» **WORK REQUEST**: Reproduce the passage on the Whale Optimization Algorithm word for word, starting at "Initialization: In this" and ending at "the control variable.".

» **EXTRACTED TEXT**:
BEGIN
3.3. Whale Optimization Algorithm

In this study, a heuristic optimization algorithm inspired by the foraging behavior of whales is utilized. The WOA simulates the process by which whales search for food, perceiving information such as sounds and scents in their surroundings to determine the direction and distance of prey and then taking corresponding actions. The algorithm mimics these behaviors to search for optimal solutions [41]. One of the most remarkable features of whales is their unique hunting method, known as the bubble-net feeding method. This feeding behavior typically occurs near the ocean surface, where whales create bubbles to trap prey. They form these bubble nets along circular or figure-of-eight-shaped paths. During the upward spiral, a whale dives to a depth of approximately 12 m and begins creating spiral-shaped bubbles around the prey, eventually swimming upward to capture it. The dual-spiral strategy involved in this behavior includes three distinct stages: spiral ascent, surface tail slapping, and the capture cycle. Bubble-net feeding is a unique and specialized behavior among whales, and the WOA is modeled after this spiral bubble-net hunting strategy to achieve optimization objectives [42]. The strategy process is as follows.

(1)

Initialization: In this stage, the initial parameters are set and the initial positions of the whales are generated. To prevent the algorithm from falling into local optima, the whales are uniformly distributed throughout the search space. The initial positions are defined by Equation (18):

$${Whales}_{position}=unifrnd({Low}_{bound},{Up}_{bound},{Variable}_{size})$$

(18)

where ${Low}_{bound}$ is the lower bound of the control variable being searched; ${Up}_{bound}$ is the upper bound of the control variable being searched; ${Variable}_{size}$ is the dimensional size of the control variable.

(2)
END
» **COLLECTED DATA**:
BEGIN
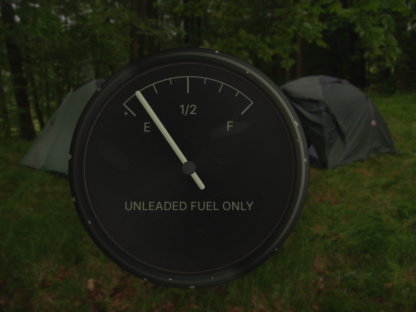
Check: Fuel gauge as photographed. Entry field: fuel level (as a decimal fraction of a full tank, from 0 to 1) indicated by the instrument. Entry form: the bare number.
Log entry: 0.125
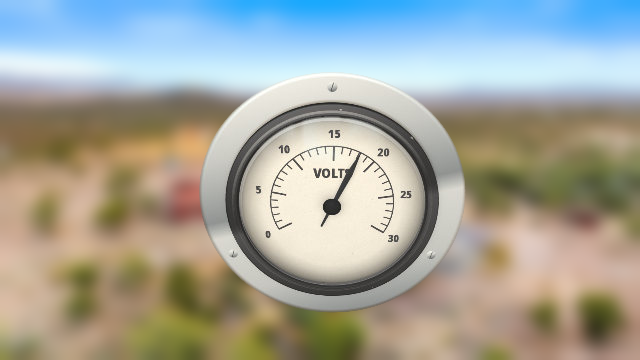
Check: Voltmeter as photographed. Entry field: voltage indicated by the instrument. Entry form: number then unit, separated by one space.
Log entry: 18 V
END
» **SOLUTION TO THIS TASK**:
Initialization: In this stage, the initial parameters are set and the initial positions of the whales are generated. To prevent the algorithm from falling into local optima, the whales are uniformly distributed throughout the search space. The initial positions are defined by Equation (18):

$${Whales}_{position}=unifrnd({Low}_{bound},{Up}_{bound},{Variable}_{size})$$

(18)

where ${Low}_{bound}$ is the lower bound of the control variable being searched; ${Up}_{bound}$ is the upper bound of the control variable being searched; ${Variable}_{size}$ is the dimensional size of the control variable.